7 Stella Bolaki’s essay is the first of three essays that deal with women’s strategies of dealing with breast cancer. She, too, explains that illness narratives in their various sub-genres are one way of coming to terms with such traumatic experiences. Such narratives, as all contributors suggest, give voice to those who are affected as well as possibly power to effect change, for example, in doctor-patient relationships. With her example, Martha Hall’s artists’ books, Bolaki demonstrates how Hall hoped for an impact on future physicians and the medical community by inviting her readers as witnesses to her story of illness. Bolaki suggests that since doctors are faced with patients’ narratives that need to be interpreted, artists’ books could become part of a doctor’s training. The advantage of artist’s books over other illness narratives is that they return their readers to the body because of their materiality, i.e., the material the artist uses to produce them.

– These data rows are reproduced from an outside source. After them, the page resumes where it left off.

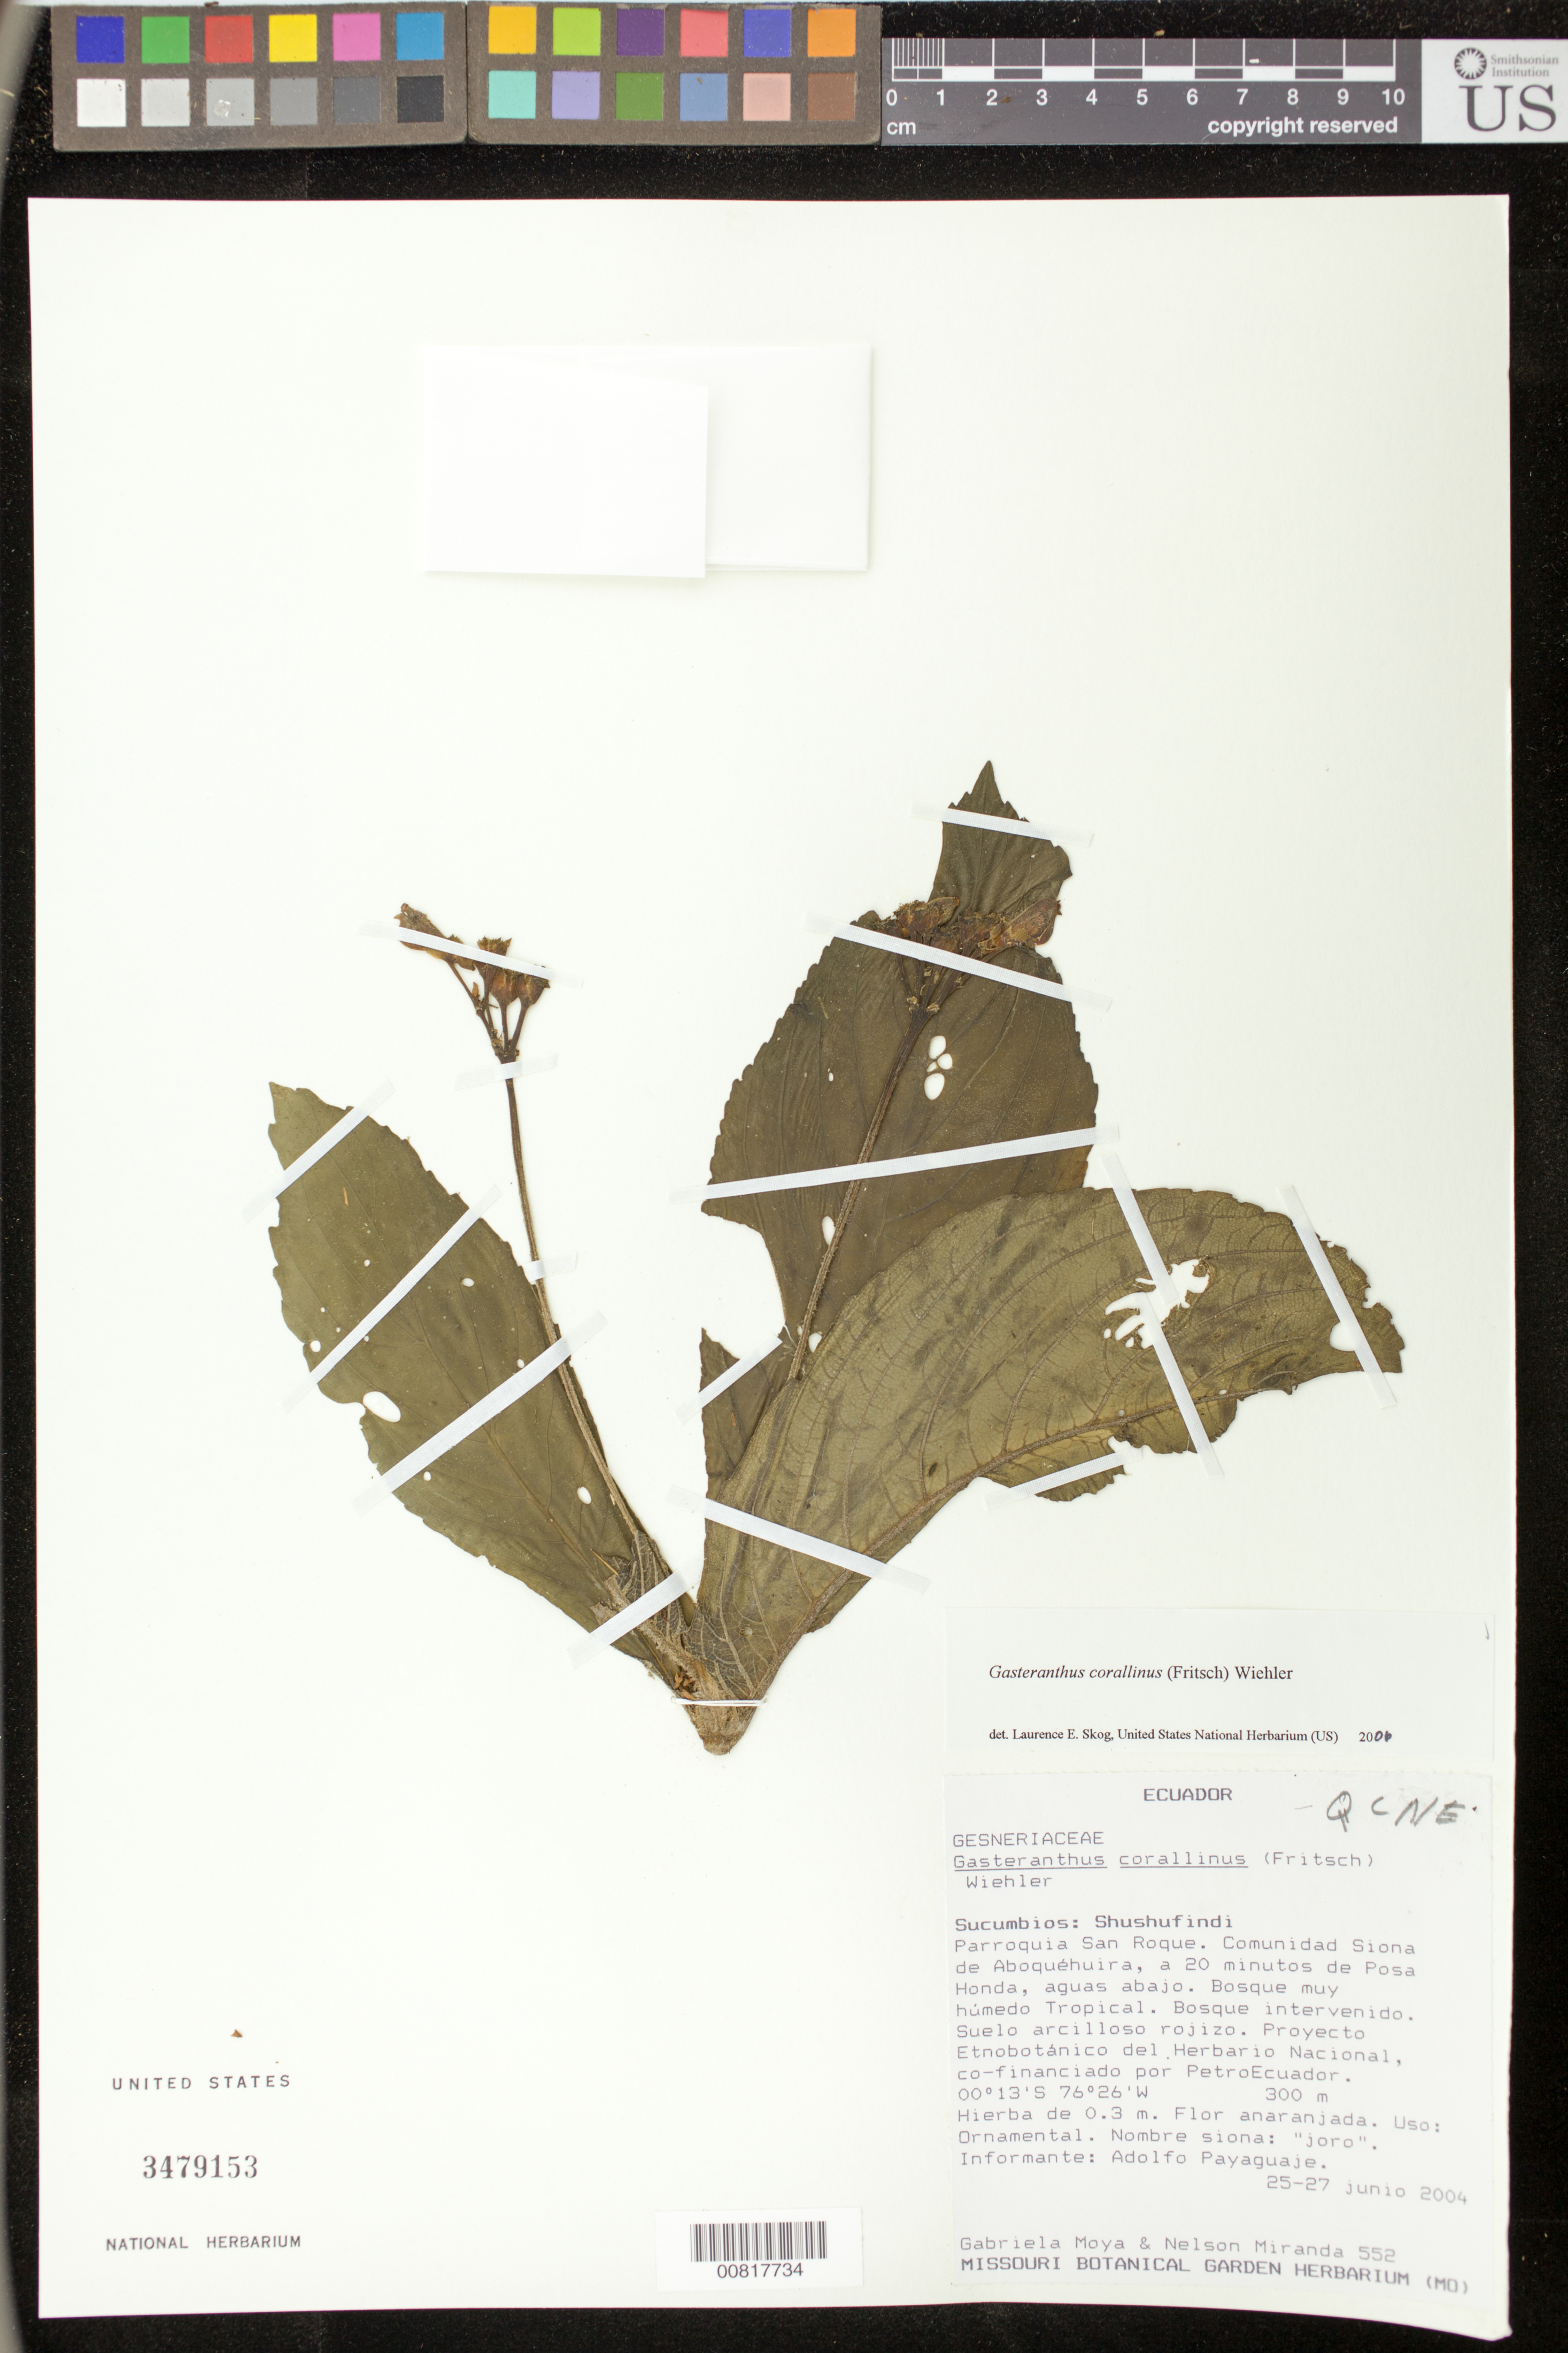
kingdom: Plantae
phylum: Tracheophyta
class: Magnoliopsida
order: Lamiales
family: Gesneriaceae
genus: Gasteranthus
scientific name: Gasteranthus corallinus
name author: (Fritsch) Wiehler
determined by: Skog, Laurence E.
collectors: G. Moya & N. Miranda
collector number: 552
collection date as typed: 25-27 Jun 2004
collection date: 2004-06-25/2004-06-27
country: Ecuador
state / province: Sucumbíos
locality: Sucumbios: Shushufindi. Parroquia San Roque, comunidad Siona de Aboquehuira, a 20 minutos de Posa Honda, aguas abajo.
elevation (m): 300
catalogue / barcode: US 3479153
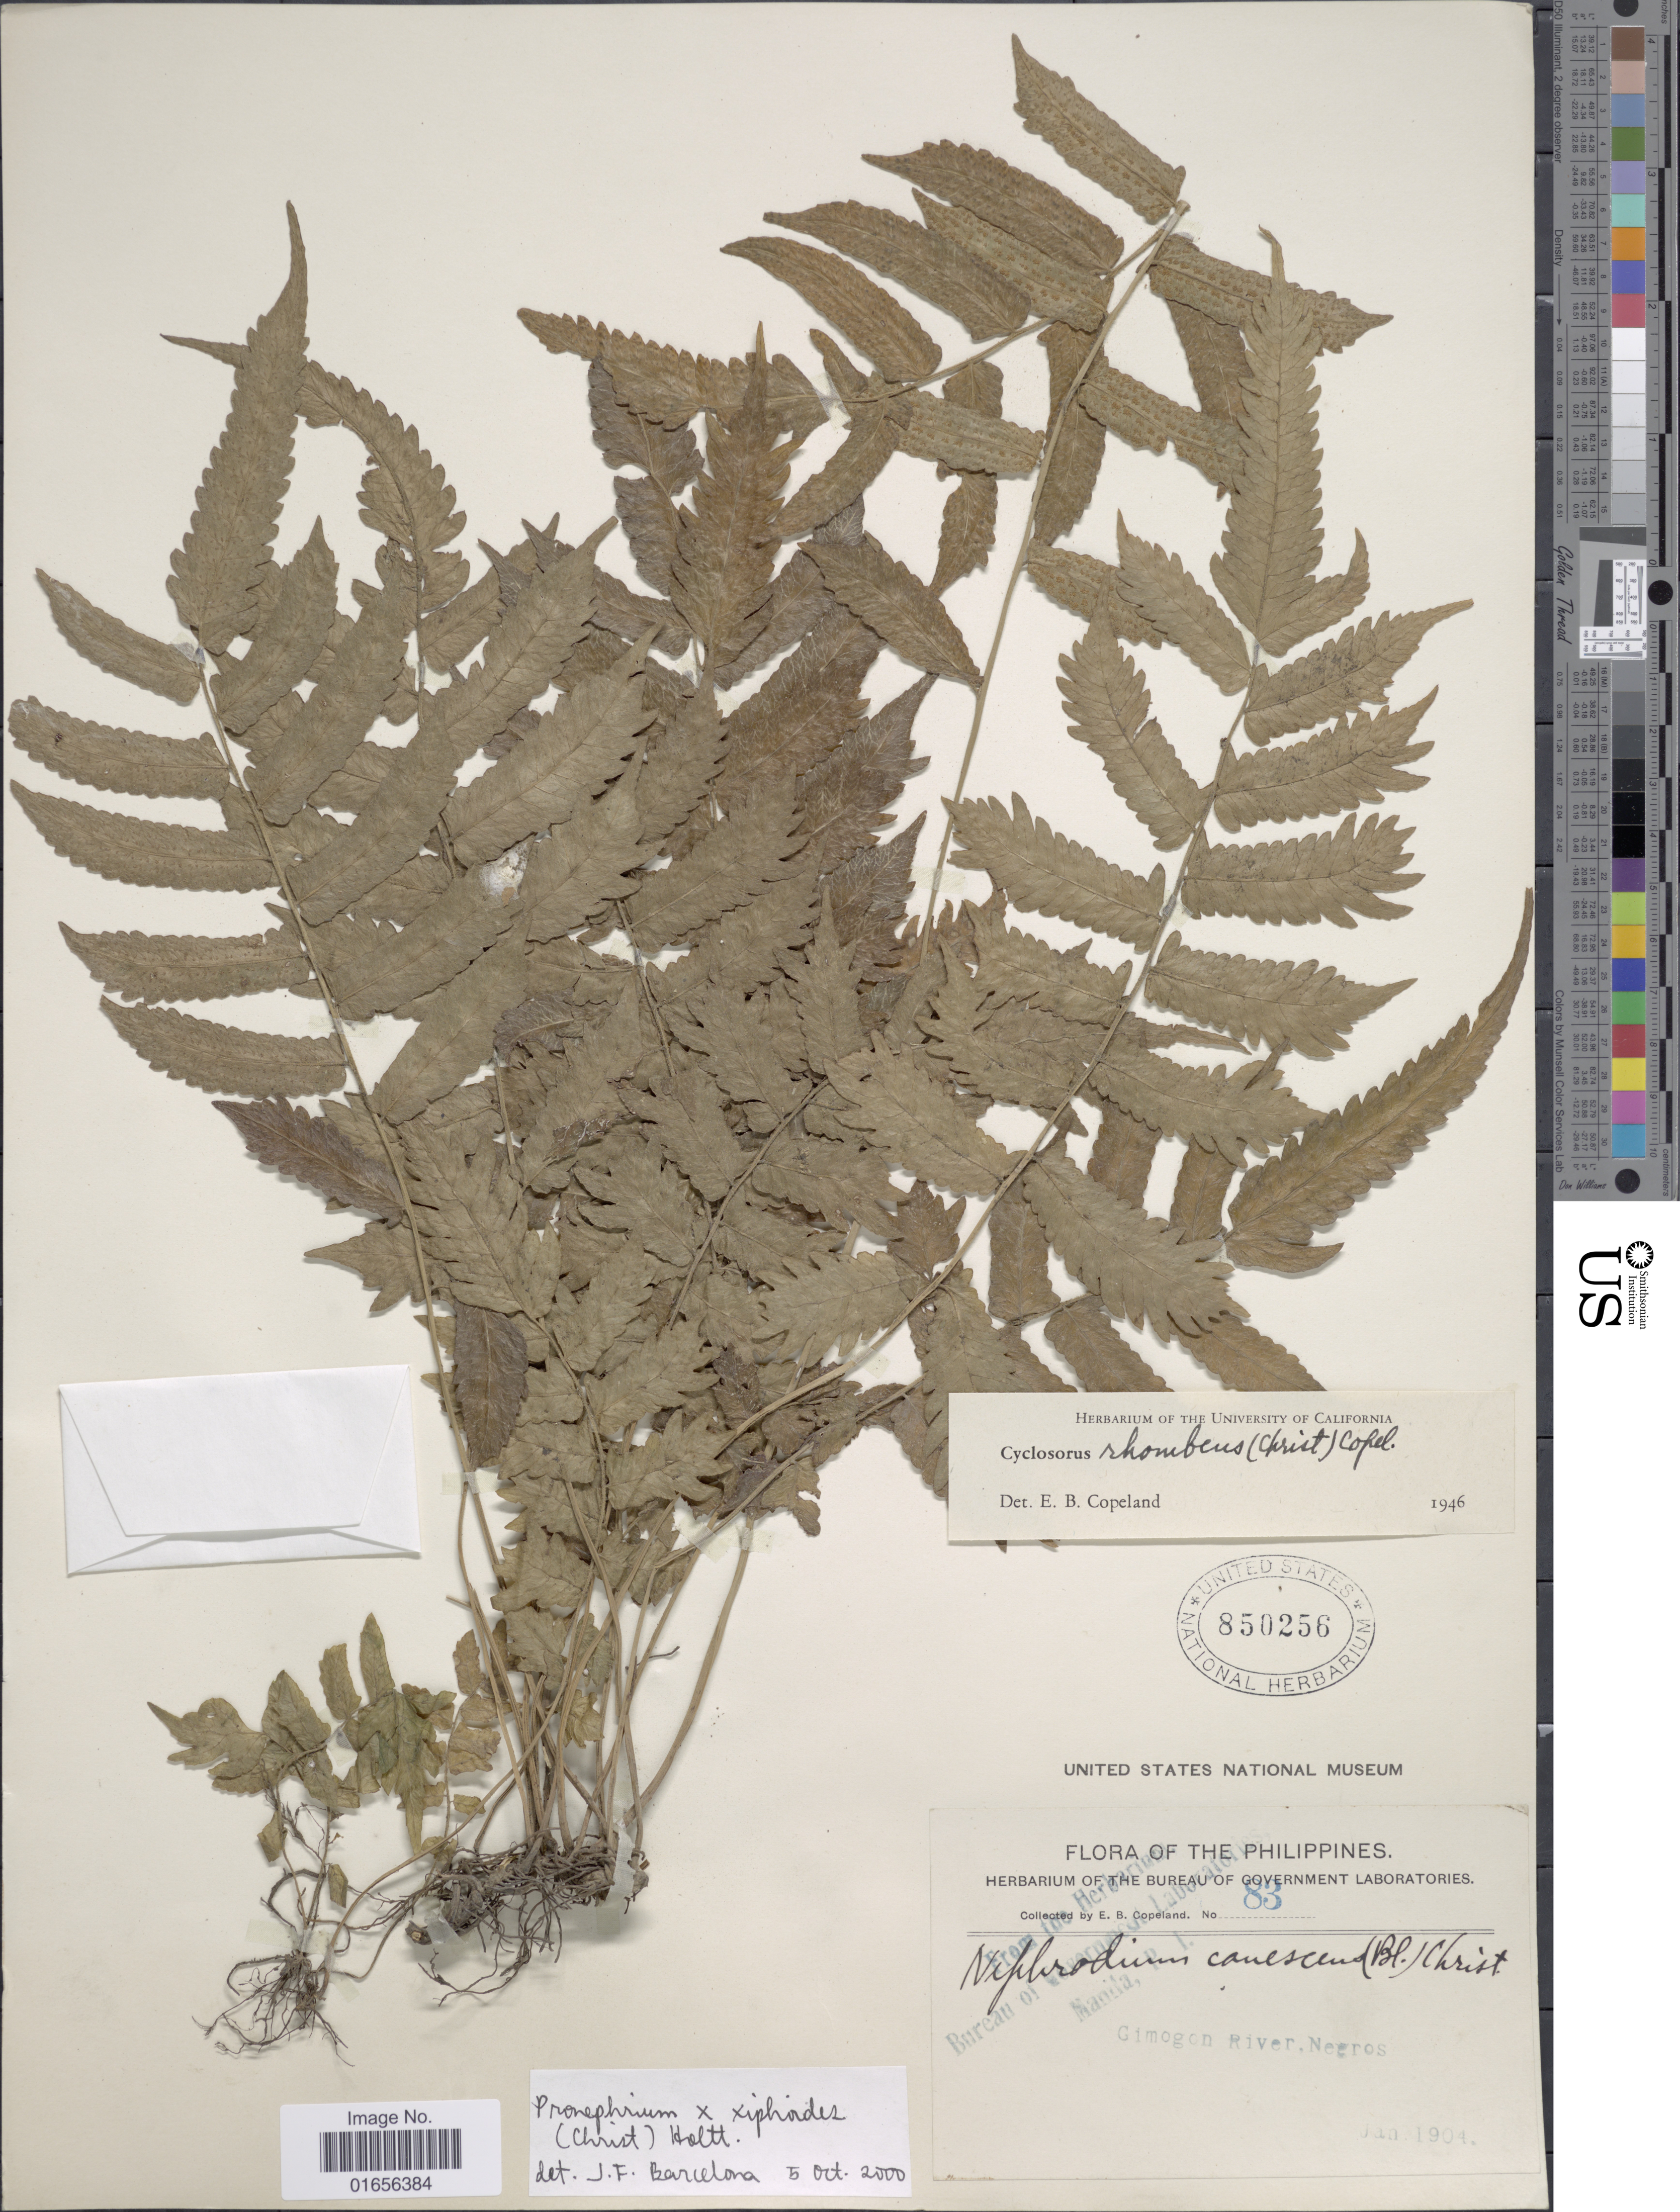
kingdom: Plantae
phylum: Tracheophyta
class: Polypodiopsida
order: Polypodiales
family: Thelypteridaceae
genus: Pronephrium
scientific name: Pronephrium xiphioides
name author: (C. Chr.) Holttum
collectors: E. B. Copeland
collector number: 83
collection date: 1904-01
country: Philippines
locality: Gimogon River, Negros Island.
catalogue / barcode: US 850256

8 In contrast to Martha Hall’s artist’s books, Julia Mason analyzes the representation of breast health in 32 articles selected from a total of 44 American women’s magazines consulted. As she argues, many women increasingly use these magazines for information about breast health, and, at the same time, they also publish their personal narratives in order to give voice to their experiences and to inform other women. Mason, too, suggests that these narratives have an empowering function for both their readers and their writers. However, these narratives, since they are written in a specific cultural context, often reinforce narrow social constructions of gender. A greater variety of these personal narratives in magazines, which right now are mostly written by heterosexual white and African American women, would enhance the insight that breast health in general and breast cancer in particular do not just have individual but also social and medical dimensions and, as Mason points out, would ultimately increase the potential for women’s empowerment.

9 Cecile Ann Lawrence’s discussion of race and breast reduction surgery continues the issue’s focus on the intersection of women’s health, the body, and constructions of femininity in the context of medical discourses and doctor-patient relationships. Lawrence intersperses her theoretical discussion of what it means to have breast reduction surgery with a third-person narrative in the stream-of-consciousness style, an auto-ethnography, as she terms it, in which she foregrounds the tension for those women who undergo such a treatment. In contrast to the previous contributions, Lawrence thematizes not so much the implications of the illness narrative but rather those of cosmetic surgery and, perhaps also, whether such procedures are, as she terms it, “medically necessary.” Furthermore, Lawrence suggests that the “right” size and shape of breasts in / after surgery are determined by the (subjective) male point of view, represented, for example, in the fact that most surgeons are still male, as Lawrence posits. The narrative difference between a theoretical and scholarly discussion and a personal narrative, also reflected in the choice of italics for the latter, lies in the notion of emotional distance. A rather rational analysis is complemented by emotional immediacy—a technique which facilitates the “narrat[ion] of the unnarratable” (Rimmon-Kenan 241) and brings together and effects more humane understanding between doctor and patient.